My husband last night was talking to me about a friend of his that had/has cancer and was going to have surgery. In her journal she mentioned that the doctors told her it would hurt. A lot. And she mentioned “How do you prepare yourself for pain?”

That just got me to thinking of all the things I have gone through that have been painful and what i might have done before hand if I would have known I was going to go through pain. I.e., car accident, hiking accident, multiple concussions…and the one closest to my mind right now- Labor.

Some of you might be getting tired of me writing about kids or labor or pain, but that is whats on my mind right now. How do you prepare your mind mentally and your body physically for something that you KNOW Is going to hurt like crazy???  I have been praying since shortly after I got pregnant that I would be able to labor and deliver this baby without the epidural. I do not think its wrong to get one, I just really want to do it without this time and since I know myself and would rather get something to ease the pain, I figured I would present it to the one who knows my body the best and ask for help from the One who created me…God.

THAT prayer and thought and what is coming up that we remember at this time (the resurrection of our Lord) got to me to thinking of how Jesus prepared for pain. He did the same thing I am doing – he prayed!

Albeit I think the pain and suffering he went through FAR outweigh labor and delivery, especially the mental part of him taking on our sins and being separated from God,  but the bible says that he sweat drops as blood BEFORE the pain started…and while he was on the cross they tried to give him wine mixed with gall, from the studies I have heard the reason is because it was supposed to ease the pain and he denied it!!! I am not sure I will be so strong to do that, I have asked the midwives to not even bring it (pain meds) up to me unless *I* ask for it.

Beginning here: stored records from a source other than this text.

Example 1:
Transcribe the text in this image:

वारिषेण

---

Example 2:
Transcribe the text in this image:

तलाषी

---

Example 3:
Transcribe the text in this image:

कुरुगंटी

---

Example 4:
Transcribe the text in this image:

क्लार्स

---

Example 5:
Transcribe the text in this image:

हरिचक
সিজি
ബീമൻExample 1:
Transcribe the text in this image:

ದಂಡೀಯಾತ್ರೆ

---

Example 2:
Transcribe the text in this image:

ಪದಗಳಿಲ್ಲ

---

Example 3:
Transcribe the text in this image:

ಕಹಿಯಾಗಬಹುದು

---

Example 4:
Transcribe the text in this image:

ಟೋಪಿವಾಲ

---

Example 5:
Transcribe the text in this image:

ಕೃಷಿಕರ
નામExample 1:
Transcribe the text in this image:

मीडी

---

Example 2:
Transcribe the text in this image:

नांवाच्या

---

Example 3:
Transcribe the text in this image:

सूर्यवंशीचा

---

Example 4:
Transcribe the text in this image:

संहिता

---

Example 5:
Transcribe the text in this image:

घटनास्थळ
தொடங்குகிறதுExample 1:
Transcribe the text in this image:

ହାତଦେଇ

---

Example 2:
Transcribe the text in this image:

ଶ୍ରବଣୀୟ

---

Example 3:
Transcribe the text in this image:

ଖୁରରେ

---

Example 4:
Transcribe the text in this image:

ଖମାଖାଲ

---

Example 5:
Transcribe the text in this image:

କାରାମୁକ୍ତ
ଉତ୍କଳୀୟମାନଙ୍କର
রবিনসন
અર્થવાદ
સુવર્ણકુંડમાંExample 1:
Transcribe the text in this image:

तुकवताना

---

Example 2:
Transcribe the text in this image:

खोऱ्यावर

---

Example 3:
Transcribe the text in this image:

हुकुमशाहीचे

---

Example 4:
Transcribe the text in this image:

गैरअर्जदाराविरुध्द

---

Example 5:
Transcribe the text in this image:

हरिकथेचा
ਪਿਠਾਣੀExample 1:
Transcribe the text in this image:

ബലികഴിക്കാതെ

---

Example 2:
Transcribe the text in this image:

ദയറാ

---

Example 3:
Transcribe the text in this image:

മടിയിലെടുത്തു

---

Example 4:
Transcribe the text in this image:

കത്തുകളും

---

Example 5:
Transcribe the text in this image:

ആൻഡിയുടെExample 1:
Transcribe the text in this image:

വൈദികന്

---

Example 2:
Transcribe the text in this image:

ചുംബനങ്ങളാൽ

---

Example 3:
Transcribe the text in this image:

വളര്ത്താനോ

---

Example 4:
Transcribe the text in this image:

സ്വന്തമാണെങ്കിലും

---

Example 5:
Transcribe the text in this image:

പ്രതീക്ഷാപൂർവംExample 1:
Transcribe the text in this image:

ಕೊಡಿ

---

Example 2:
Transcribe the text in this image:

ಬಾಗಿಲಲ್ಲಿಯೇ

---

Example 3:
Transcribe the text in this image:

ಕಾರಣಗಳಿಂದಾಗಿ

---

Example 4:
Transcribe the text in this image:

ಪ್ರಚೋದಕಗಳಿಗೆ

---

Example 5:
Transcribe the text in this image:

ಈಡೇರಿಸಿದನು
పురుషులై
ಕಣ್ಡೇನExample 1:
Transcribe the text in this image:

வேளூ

My thoughts are all jumbled on this post but with everything that is going on, I thought it was something worthy to think on. How did Jesus prepare for pain? How would I have prepared my body for the pain of having my bones broken (car accident), or my head cracked against a rock (hiking accident), my head cracked against a car part (concussions) and how am I preparing my body for labor? How do/can I prepare mentally for the pain of labor and delivery?

How do /did/ would YOU prepare for pain?